(1)B農場の調査結果と改善提案
B農場の労働力は、経営主と妻の2人である。経産牛頭数は約50頭であり、放牧期以外はパドックに放している。搾乳・飼養管理の1日当たり延べ作業時間は14.2時間と、調査した4戸と比較して長い傾向であった(表)。

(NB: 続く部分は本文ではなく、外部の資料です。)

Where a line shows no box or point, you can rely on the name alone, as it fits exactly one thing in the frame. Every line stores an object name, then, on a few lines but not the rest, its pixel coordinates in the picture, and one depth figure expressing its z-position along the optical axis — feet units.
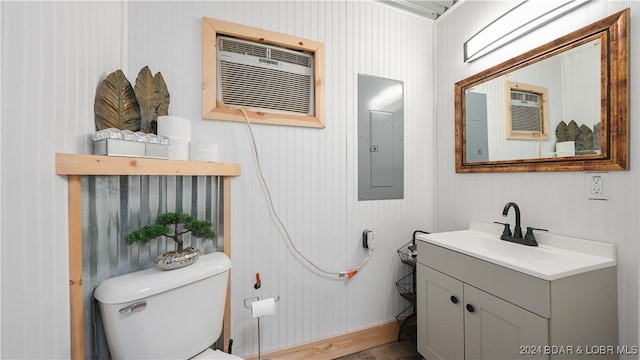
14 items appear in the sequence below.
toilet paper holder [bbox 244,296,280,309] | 4.37
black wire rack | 5.47
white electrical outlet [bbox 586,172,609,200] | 3.22
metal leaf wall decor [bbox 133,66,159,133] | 3.48
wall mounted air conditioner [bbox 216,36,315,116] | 4.34
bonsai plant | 3.18
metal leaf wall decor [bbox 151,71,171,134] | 3.63
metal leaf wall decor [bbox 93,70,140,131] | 3.16
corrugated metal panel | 3.03
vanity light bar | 3.69
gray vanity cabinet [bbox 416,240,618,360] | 2.75
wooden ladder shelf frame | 2.63
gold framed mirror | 3.11
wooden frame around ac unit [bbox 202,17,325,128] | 4.10
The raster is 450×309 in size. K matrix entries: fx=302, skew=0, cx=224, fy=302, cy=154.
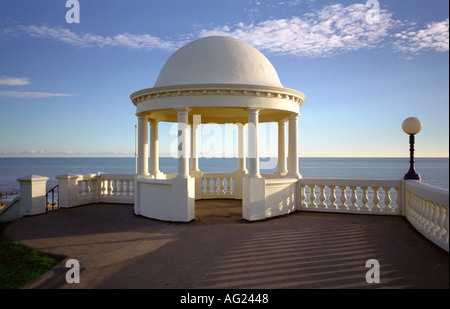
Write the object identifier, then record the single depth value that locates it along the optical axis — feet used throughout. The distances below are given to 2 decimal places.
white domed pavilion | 32.45
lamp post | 31.27
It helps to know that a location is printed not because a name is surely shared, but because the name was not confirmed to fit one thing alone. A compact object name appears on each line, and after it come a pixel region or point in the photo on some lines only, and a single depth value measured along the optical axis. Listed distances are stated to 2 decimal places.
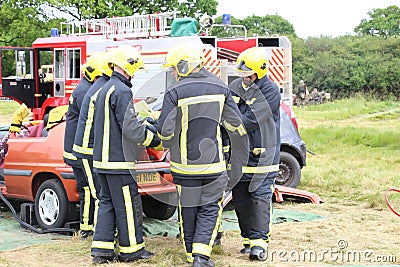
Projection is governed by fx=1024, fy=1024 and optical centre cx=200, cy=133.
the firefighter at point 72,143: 10.59
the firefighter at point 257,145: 9.48
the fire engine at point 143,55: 17.41
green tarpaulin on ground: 10.62
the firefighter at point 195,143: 8.64
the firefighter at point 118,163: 8.96
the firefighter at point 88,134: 9.83
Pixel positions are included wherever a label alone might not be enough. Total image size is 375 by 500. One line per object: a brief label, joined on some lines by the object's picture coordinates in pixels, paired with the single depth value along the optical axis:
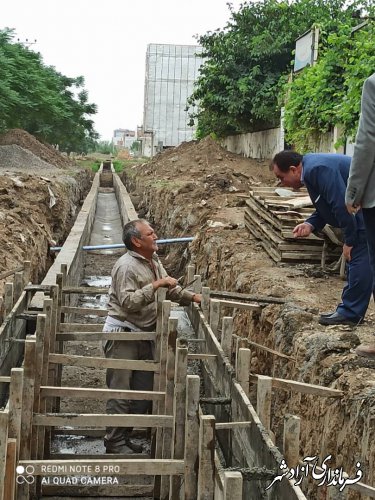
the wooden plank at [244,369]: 4.82
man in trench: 5.63
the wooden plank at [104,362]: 5.43
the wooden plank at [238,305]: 7.03
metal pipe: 12.86
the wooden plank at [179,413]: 4.47
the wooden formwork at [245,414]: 3.66
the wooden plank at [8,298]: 6.59
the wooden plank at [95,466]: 4.00
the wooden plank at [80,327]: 6.63
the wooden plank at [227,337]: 5.70
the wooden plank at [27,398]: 4.52
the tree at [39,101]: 30.25
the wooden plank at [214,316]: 6.44
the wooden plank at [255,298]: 7.20
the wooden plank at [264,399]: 4.30
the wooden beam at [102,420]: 4.49
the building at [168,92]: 59.16
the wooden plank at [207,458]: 3.66
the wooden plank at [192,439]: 4.08
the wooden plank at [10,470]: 3.64
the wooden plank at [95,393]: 4.87
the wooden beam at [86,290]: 7.21
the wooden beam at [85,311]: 6.73
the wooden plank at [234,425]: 4.26
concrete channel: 3.67
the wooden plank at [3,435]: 3.63
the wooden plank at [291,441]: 3.63
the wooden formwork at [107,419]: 4.01
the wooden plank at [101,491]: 5.12
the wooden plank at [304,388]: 4.72
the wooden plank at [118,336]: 5.75
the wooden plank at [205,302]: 7.02
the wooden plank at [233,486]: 3.13
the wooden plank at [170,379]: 5.05
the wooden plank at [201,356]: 5.81
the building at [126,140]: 163.89
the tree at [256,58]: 23.84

調査結果としてB農場の問題点をまとめ、その解決に向けた改善提案を行った(図4)。特にB農場では、改善項目の中に、農場内にある建物や設備などの見直しや改良など、取り組むまでに手間やコストを要するものが多くあると想定された。そこで、理想とするB農場の将来構想を具現化してB農場に提示し、導入に向けた考えや方針、資金面での条件などを丁寧にくみ取りながら、今後B農場が取り組んでいく内容に優先順位をつけていった(図5)。
(2)B農場の改善効果と行動変化
提案の結果、搾乳手技が改善され、ミルカー内への空気の流入が減った。これにより、乳の評価指標である、体細胞リニアスコアは、2.2から2.0に減少した(改善前後の12カ月平均)。一方で、B農場では改善提案後も胴締め器の使用を継続してはいるものの、B氏は「おとなしい牛が多くなっている」と感じているという。

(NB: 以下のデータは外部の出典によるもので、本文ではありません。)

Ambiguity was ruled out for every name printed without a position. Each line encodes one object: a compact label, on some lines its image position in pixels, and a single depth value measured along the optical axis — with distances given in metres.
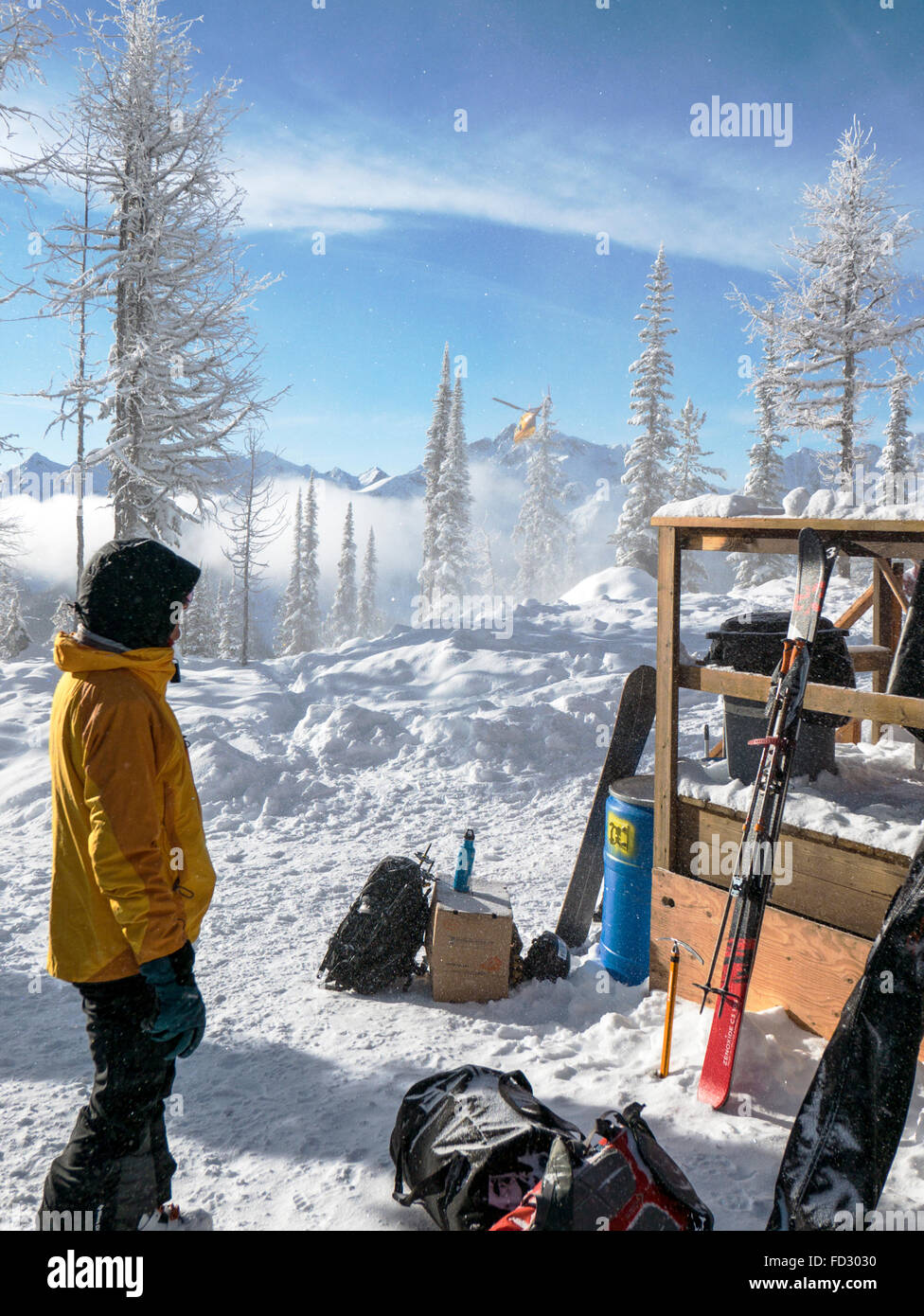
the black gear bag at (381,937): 4.96
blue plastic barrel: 4.98
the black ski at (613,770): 5.88
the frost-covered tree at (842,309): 23.42
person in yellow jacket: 2.47
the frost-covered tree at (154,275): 16.70
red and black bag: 2.32
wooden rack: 3.77
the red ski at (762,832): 3.62
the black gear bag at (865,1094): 2.53
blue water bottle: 5.11
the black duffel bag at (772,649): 4.45
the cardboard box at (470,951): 4.74
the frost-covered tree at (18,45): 12.34
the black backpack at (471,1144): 2.68
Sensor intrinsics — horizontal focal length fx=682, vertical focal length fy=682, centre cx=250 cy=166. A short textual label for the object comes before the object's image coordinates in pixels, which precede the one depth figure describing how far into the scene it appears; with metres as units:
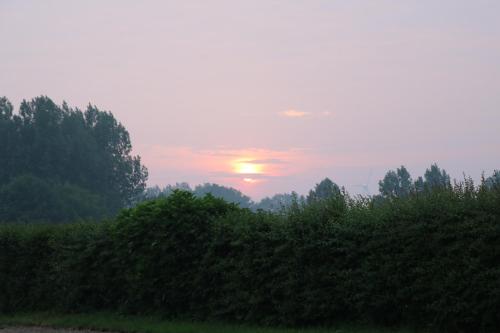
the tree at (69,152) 91.50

また、粗飼料の食い込み度合いを示すルーメンフィルスコア(RFS)
(注)を改善前後で調査したところ、ロールベールサイレージをほぐしてから給与したことで、平均RFSが2.9から3.6に改善された(図6)。このことにより、採食量が増加したと考えられる。その結果が乳量にも反映し、搾乳牛1頭当たり管理乳量は1日当たり0.7キログラム増加した。

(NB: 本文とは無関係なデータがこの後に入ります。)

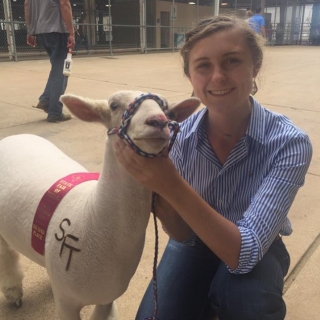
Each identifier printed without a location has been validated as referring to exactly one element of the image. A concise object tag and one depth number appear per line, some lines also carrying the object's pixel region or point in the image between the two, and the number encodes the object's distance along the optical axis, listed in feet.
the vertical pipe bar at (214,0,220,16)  41.22
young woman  4.11
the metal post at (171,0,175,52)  56.15
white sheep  4.23
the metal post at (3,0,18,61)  35.14
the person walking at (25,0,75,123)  15.20
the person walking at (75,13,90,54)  47.91
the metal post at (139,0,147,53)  48.67
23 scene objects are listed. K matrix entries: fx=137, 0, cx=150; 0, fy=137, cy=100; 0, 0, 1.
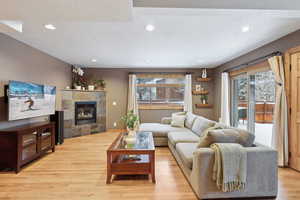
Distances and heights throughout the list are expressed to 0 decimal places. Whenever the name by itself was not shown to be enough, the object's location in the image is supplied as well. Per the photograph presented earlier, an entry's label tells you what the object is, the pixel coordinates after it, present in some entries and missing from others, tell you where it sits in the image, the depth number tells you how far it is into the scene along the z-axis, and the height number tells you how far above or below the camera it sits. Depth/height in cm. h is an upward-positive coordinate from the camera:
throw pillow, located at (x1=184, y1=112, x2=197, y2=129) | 362 -53
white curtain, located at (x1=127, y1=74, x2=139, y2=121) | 518 +26
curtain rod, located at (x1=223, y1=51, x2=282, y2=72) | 268 +95
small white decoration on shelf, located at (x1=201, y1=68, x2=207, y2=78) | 524 +106
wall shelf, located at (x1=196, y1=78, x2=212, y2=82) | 529 +85
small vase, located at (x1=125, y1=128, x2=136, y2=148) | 236 -71
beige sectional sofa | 165 -89
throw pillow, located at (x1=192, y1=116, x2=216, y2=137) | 285 -53
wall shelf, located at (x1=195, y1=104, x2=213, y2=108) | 534 -16
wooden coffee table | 205 -97
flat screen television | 244 +1
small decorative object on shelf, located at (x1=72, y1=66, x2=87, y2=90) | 487 +85
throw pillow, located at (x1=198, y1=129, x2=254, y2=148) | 178 -48
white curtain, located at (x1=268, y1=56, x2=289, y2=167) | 251 -30
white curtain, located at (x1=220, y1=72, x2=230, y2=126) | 434 +6
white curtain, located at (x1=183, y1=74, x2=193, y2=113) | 520 +23
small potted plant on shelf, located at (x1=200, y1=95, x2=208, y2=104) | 536 +10
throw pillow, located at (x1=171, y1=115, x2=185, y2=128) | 392 -58
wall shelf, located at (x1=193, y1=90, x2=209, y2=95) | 534 +35
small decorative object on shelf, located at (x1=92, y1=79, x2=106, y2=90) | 512 +64
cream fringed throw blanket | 158 -79
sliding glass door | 311 -5
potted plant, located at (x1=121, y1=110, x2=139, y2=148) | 264 -47
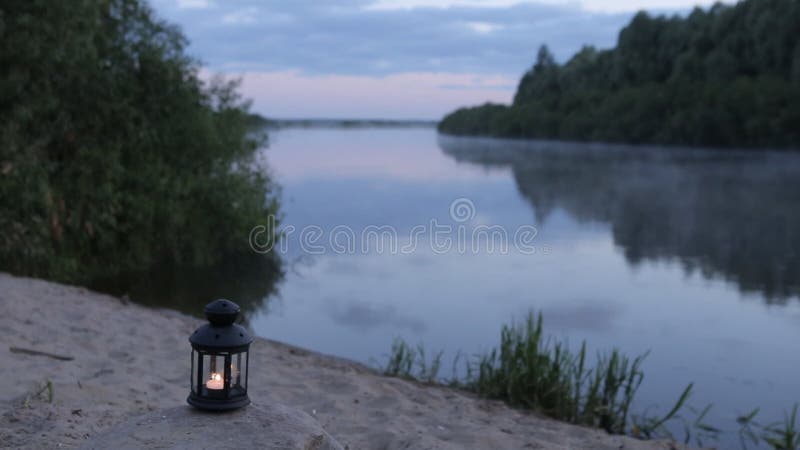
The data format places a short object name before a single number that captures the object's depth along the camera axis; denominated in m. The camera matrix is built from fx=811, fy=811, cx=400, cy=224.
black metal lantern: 3.06
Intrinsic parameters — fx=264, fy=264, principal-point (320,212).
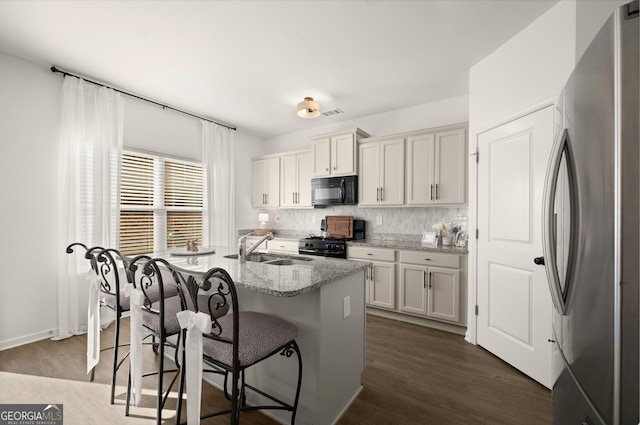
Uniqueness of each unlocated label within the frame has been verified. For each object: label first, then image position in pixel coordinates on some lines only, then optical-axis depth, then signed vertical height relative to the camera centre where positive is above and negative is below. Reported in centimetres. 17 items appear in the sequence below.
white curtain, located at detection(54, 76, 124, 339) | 280 +32
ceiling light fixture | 332 +132
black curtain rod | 280 +149
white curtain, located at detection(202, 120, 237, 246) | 429 +43
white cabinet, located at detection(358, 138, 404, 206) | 357 +56
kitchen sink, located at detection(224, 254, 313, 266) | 221 -41
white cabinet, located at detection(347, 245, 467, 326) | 291 -83
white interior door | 202 -28
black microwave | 393 +33
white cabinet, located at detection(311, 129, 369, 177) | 392 +92
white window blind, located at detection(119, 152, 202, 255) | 346 +12
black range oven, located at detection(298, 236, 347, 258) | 372 -51
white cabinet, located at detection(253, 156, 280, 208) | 495 +57
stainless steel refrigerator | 66 -5
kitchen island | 148 -69
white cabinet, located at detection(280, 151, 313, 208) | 456 +58
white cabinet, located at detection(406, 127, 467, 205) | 314 +56
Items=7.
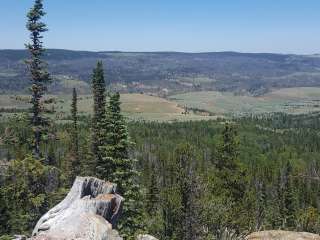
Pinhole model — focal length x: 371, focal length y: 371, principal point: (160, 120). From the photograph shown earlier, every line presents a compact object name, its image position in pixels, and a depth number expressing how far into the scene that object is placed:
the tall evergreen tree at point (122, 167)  30.33
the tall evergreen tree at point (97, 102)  45.78
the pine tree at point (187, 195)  29.43
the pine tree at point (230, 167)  40.19
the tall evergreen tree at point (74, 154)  55.78
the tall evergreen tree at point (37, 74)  32.59
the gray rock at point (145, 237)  29.36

労働時間の短縮など直接的な労働改善は果たせていないが、体細胞数の減少や乳量の増加により労働生産性は向上した。B氏は、「飼料給与の将来構想が提案内容と一致していたので、時期を見て取り組みたい」と、酪農家と普及センターで前向きな方向性の共有ができた。その後、パドックにおける牛の安楽性向上と水はけ改善のため、溝切りを実施した。将来構想の実現に向けて着実に前進している。
(注)牛のルーメンの充満度を5段階で示すもので、スコアが高いほど乾物摂取量が多い。